The holding part main body 22 holds parts of the plurality of plug contacts 20 by press-fitting, and is formed in a substantially rectangular parallelepiped shape, and is formed with a plurality of contact slits 25 for press-fitting the plurality of plug contacts 20 respectively. The plurality of contact slits 25 are formed at predetermined intervals in the width direction, and open in the vertical direction.

The insertion guide 23 is arranged to be separated from the holder main body 22 in the extraction direction when the interposer 5 is inserted into the contact holder 21 and mounted, to guide the inserted portion of the substrate 5 . The insertion guide 23 has a rectangular cylindrical shape opened in the insertion and extraction direction, and is composed of a top plate 23A and a bottom plate 23B facing each other in the vertical direction, and side plates 23C facing each other in the width direction. The top plate 23A is arranged above the bottom plate 23B. Both side plates 23C are connected to the top plate 23A and the bottom plate 23B at positions separated in the width direction. Therefore, the insertion guide 23 has an insertion opening 23D opened in the insertion and extraction direction.

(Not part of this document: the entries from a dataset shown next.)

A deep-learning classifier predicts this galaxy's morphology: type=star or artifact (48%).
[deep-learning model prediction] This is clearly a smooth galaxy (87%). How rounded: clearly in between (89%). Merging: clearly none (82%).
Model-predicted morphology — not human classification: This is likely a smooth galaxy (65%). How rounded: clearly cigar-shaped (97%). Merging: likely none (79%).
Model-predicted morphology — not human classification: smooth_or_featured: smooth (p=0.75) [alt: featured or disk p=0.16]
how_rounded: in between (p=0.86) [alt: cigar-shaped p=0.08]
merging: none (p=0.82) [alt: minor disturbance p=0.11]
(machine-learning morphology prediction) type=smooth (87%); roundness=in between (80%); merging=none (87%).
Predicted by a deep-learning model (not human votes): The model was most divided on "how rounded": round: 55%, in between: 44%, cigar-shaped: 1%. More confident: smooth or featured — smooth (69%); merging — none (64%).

Both of the two connecting portions 24 are portions connecting the holding portion main body 22 and the insertion guide 23 at positions separated in the width direction, and extend from the holding portion main body 22 to the insertion guide 23 in a beam shape along the insertion and extraction direction. The two connection parts 24 are arranged so as to be separated from each other in the width direction, and face each other in the width direction. The two connecting portions 24 respectively connect the two side plates 23C of the insertion guide 23 to the ends of the holder body 22 in the width direction. Therefore, as shown in FIG. 5, the contact holding|maintenance part 21 has the confirmation window 26 opened in an up-down direction.

The plurality of plug contacts 20 shown in FIG. 3 includes upper contacts 30 (first contacts) shown in FIG. 6 and lower contacts 31 (second contacts) shown in FIG. 7 . In this embodiment, the plurality of header contacts 20 includes eight header contacts 20 . The eight header contacts 20 include six upper contacts 30 and two lower contacts 31 . However, the number of the plug contacts 20, or the upper contacts 30 and the lower contacts 31 is not limited to this. The plurality of plug contacts 20 are manufactured by nickel-plating and gold-plating after stamping a metal plate of copper or copper alloy, for example.

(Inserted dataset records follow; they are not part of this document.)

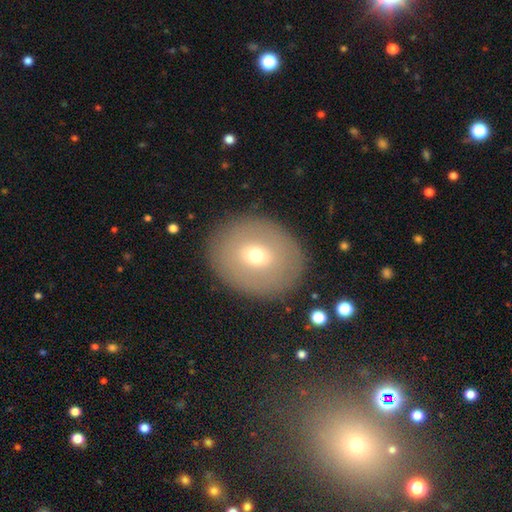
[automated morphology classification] smooth 60%, featured or disk 30%, star or artifact 10%. Down the decision tree: how rounded — round (61%); merging — none (86%).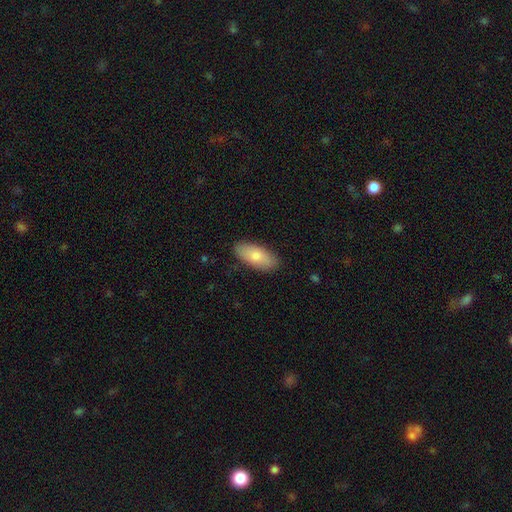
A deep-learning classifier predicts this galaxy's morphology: A smooth galaxy with no disk features (76%) that is in between round and cigar-shaped (88%). Merging: none (87%).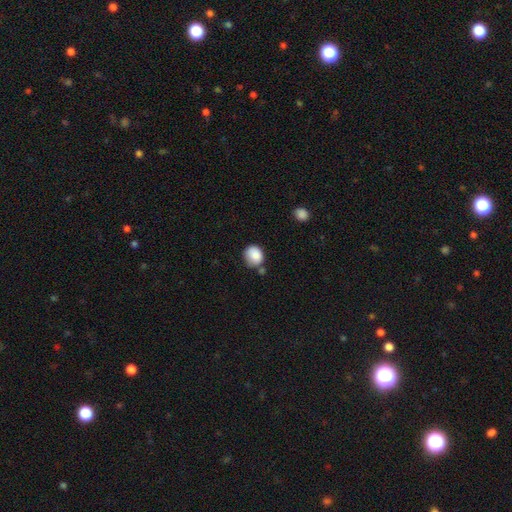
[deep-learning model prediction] Smooth or featured? Predicted: smooth (p=0.86). How rounded? Predicted: round (p=0.68). Merging? Predicted: none (p=0.55).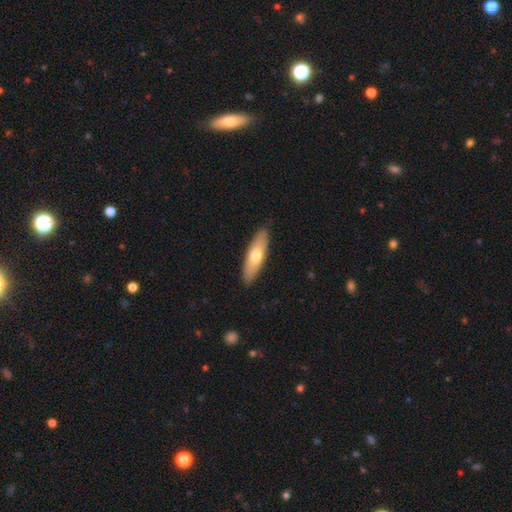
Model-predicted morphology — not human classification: A smooth galaxy with no disk features (62%) that is cigar-shaped (55%). Merging: none (89%).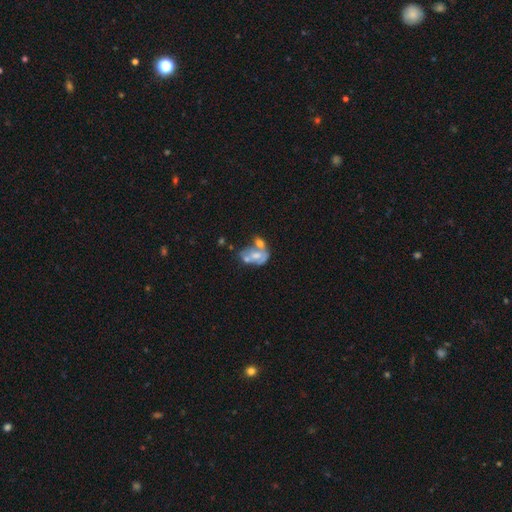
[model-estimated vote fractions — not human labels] This appears to be a featured or disk galaxy (50%). Merging: merger (56%).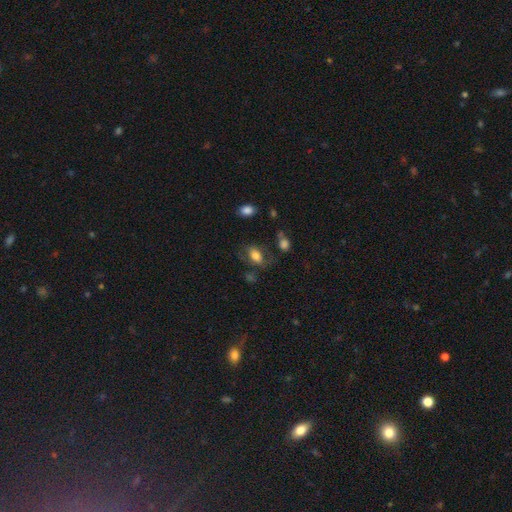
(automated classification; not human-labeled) Smooth or featured?
  - smooth: 69% *
  - featured or disk: 22%
  - star or artifact: 9%
How rounded?
  - in between: 85% *
  - round: 13%
  - cigar-shaped: 2%
Merging?
  - none: 58% *
  - minor disturbance: 20%
  - major disturbance: 15%
  - merger: 6%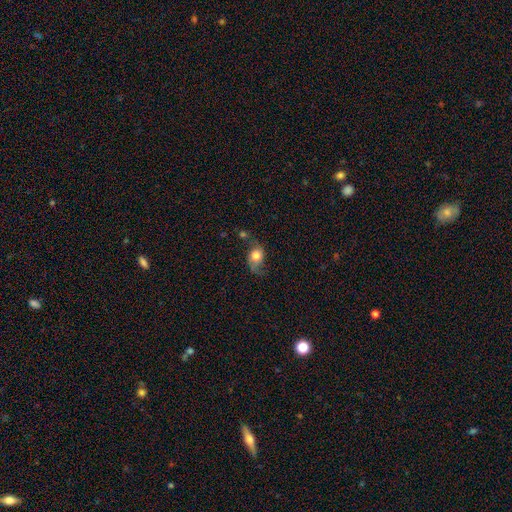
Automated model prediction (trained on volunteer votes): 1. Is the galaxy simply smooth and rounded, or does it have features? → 63% smooth, 28% featured or disk, 9% star or artifact.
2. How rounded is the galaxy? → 59% in between, 39% round, 2% cigar-shaped.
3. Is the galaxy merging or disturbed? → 45% none, 30% minor disturbance, 18% major disturbance, 7% merger.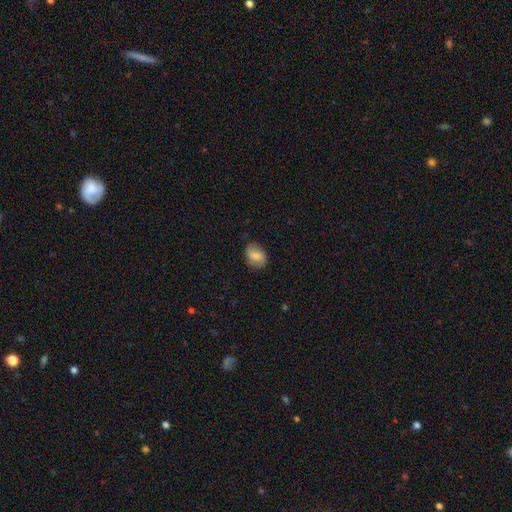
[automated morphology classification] type=smooth (74%); roundness=in between (65%); merging=none (80%).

As shown in FIG. 6 , each upper contact 30 includes a press-fit portion 32 , an upper protruding portion 33 , and a connecting arm portion 34 .

The press-fitting portion 32 is press-fitted into each contact slit 25 of the holding portion main body 22 of the contact holding portion 21 shown in FIG. 4 .

The upper protruding portion 33 is a portion protruding upward from the press-fit portion 32 .

The connecting arm portion 34 is a cantilever beam extending in the plucking direction from the upper end portion 33A of the upper protruding portion 33 . The connecting arm portion 34 has an upper connecting portion 35 (first connecting portion) as a free end portion on the side in the extraction direction. The upper connection portion 35 is formed so as to bulge slightly downward.

As shown in FIG. 7 , each lower contact piece 31 includes a press-fit portion 36 and a connecting arm portion 37 .

The press-fitting portion 36 is press-fitted into each contact slit 25 of the holding portion main body 22 of the contact holding portion 21 in FIG. 4 .

The connecting arm portion 37 is a cantilever beam extending in the extraction direction from the upper end portion 36A of the press-fit portion 36 . The connecting arm portion 37 has a lower connecting portion 38 (second connecting portion) as a free end portion on the side in the extraction direction.

FIG. 8 shows a state in which the plurality of plug contacts 20 are respectively pressed into the plurality of contact slits 25 of the holder body 22 of the contact holder 21 . A part of the contact holding portion 21 is cut out for convenience of explanation.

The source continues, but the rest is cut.